- Description: Extraordinary contributions to type design, typography, and education
- Country: Netherlands
- Presented by: Royal Academy of Art, The Hague (KABK)
- Website: http://gnprize.org/

= Gerrit Noordzij Prize =

The Gerrit Noordzij Prize is given to type designers and typographers for extraordinary contributions to the fields of type design, typography and type education. The prize, initiated by Anno Fekkes during the 1996 ATypI conference in The Hague, is awarded every three years by the Royal Academy of Art in The Hague together with the Museum Meermanno, under the auspices of the Dr. P.A. Tiele Trust. The prize is named after Gerrit Noordzij, who was a professor of typeface design at the Royal Academy of Art (a course that was founded by him). For the continuity of the prize, the Gerrit Noordzij Fund was created.

==The award==
By tradition, the award itself is designed by the previous winner. In addition to this, each time the prize is awarded, an exhibition about the work of the previous winner is organized, accompanied by a publication.

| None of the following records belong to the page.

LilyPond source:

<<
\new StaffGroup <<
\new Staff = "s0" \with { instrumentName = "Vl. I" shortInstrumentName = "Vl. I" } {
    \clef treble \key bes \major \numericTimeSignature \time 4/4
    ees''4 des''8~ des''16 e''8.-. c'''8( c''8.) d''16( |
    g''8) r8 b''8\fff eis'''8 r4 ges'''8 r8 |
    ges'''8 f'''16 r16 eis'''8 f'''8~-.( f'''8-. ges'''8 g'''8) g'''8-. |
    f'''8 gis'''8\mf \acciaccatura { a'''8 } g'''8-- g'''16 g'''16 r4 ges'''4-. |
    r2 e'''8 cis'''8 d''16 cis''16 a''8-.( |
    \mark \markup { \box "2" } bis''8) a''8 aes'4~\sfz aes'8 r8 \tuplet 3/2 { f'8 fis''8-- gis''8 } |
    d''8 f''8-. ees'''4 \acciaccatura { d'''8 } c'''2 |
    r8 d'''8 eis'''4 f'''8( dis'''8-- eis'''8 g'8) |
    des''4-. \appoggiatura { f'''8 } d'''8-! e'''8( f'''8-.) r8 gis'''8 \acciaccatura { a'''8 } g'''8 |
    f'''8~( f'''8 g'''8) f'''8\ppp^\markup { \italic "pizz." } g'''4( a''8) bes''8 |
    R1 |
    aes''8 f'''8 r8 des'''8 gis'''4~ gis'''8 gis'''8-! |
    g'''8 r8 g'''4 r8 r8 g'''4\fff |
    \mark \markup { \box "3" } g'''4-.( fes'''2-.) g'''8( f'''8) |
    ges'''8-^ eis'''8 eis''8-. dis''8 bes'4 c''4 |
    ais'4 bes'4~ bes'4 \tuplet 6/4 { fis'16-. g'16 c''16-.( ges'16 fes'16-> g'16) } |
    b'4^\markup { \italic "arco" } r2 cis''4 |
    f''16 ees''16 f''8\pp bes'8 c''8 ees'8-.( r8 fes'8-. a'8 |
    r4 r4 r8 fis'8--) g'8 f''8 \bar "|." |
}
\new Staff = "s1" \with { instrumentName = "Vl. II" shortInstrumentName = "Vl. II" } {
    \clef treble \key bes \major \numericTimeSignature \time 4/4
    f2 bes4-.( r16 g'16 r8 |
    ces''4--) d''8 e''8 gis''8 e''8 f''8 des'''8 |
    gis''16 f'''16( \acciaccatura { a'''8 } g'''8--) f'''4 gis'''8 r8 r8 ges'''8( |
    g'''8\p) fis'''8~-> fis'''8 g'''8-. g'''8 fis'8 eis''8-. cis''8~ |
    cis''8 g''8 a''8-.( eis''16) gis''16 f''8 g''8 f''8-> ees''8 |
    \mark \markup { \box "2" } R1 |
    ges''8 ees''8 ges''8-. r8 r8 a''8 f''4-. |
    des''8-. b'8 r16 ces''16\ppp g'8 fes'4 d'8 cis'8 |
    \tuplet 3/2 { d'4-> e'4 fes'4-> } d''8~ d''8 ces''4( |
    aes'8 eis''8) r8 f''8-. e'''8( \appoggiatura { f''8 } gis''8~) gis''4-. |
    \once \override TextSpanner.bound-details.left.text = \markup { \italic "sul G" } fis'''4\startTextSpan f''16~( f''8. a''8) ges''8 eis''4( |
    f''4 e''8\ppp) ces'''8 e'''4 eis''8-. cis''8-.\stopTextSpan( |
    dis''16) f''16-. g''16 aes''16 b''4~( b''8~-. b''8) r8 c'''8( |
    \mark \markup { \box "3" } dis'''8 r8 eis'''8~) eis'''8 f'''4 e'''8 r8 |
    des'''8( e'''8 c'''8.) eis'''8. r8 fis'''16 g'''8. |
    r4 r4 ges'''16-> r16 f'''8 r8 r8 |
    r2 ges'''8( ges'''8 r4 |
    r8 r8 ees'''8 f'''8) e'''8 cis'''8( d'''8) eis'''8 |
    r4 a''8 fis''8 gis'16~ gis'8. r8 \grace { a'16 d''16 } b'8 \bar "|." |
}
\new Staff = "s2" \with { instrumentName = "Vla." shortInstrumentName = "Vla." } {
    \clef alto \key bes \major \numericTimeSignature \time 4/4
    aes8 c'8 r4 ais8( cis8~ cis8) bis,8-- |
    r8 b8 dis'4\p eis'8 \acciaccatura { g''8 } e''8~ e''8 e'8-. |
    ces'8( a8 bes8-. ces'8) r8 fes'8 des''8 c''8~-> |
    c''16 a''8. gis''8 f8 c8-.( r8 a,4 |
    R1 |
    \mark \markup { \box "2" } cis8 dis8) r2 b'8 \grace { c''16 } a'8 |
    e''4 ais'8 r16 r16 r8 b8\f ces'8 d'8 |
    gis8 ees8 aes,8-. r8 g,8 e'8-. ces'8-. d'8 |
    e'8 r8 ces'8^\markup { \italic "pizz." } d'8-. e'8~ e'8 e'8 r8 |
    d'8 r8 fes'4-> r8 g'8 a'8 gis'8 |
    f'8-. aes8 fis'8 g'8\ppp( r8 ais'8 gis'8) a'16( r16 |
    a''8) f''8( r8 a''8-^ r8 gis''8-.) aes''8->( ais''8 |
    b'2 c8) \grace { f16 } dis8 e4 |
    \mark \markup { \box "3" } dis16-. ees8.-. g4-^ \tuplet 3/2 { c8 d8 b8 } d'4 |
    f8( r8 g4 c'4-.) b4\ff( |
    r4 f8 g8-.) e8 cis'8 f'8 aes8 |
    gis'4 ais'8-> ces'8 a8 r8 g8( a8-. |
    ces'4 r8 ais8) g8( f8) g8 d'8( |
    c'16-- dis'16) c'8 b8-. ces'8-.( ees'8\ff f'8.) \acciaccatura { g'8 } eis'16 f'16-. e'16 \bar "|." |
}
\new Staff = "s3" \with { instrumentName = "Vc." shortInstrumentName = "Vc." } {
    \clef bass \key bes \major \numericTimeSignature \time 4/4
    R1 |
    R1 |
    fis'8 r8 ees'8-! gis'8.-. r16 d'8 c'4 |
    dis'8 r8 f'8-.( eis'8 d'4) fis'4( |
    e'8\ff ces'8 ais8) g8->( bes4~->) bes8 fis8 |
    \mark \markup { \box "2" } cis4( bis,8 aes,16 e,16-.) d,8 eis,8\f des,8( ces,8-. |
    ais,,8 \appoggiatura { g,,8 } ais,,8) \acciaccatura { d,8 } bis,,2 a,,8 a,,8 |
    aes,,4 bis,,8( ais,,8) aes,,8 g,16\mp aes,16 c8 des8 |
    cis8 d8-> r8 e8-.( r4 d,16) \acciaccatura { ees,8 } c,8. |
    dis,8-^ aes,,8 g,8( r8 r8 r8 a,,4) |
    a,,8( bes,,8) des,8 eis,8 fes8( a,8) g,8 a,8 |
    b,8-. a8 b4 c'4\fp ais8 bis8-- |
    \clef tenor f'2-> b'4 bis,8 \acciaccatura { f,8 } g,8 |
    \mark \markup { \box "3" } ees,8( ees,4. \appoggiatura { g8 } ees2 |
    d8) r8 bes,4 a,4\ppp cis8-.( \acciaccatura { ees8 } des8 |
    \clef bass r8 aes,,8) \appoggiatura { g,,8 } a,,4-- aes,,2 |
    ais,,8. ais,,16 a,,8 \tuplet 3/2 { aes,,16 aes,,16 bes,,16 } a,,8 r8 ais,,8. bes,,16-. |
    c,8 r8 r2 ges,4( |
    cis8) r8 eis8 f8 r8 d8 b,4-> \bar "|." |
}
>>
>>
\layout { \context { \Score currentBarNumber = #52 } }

Through the years, the jury has consisted of:
- Ada Lopes Cardozo (head of the graphic design department at the Royal Academy of Arts).
- Erik Spiekermann (type designer, graphic designer and co-director of FSI FontShop International)
- Fred Smeijers (type designer and teacher of type design)
- Gerard Unger (professor of typography at the University of Leiden Department of Arts)
- Gerrit Noordzij (type designer and teacher of type design)
- Jack Verduyn Lunel (director of the Royal Academy of Arts)
- Leo Voogt (director of Museum Meermanno)
- Petr van Blokland (type designer and teacher at the Royal Academy of Arts)

==Laureates==
- 1996: Gerrit Noordzij (Netherlands)
- 2001: Fred Smeijers (Netherlands)
- 2003: Erik Spiekermann (Germany)
- 2006: Tobias Frere-Jones (United States)
- 2009: Wim Crouwel (Netherlands)
- 2012: Karel Martens (Netherlands)
- 2015: Cyrus Highsmith (United States)

==Publications==
Different books have been published about, in honor of, or presented at the exhibitions:

- Ben Bos, Tony Brook, Tobias Frere-Jones, Karel Martens, David Quay: Wim Crouwel - Gerrit Noordzij Prize, The Hague (2012).
- Dawn Barrett, David Berlow, Matthew Carter (et al.): Tobias Frere-Jones Gerrit Noordzij Prize Exhibition, Amsterdam (2009).
- FontShop Benelux (ed.): e - Erik Spiekermann, The Hague/De Pinte (2006).
- Fred Smeijers (ed. by Robin Kinross): Type now: a manifesto, plus work so far, London (2003). (Published in honor of the exhibition Fred Smeijers: work so far).
- Mathieu Lommen, Anno Fekkes, Jan Willem Stas (et al.): Het primaat van de pen: een workshop letterontwerpen met Gerrit Noordzij, The Hague (2001).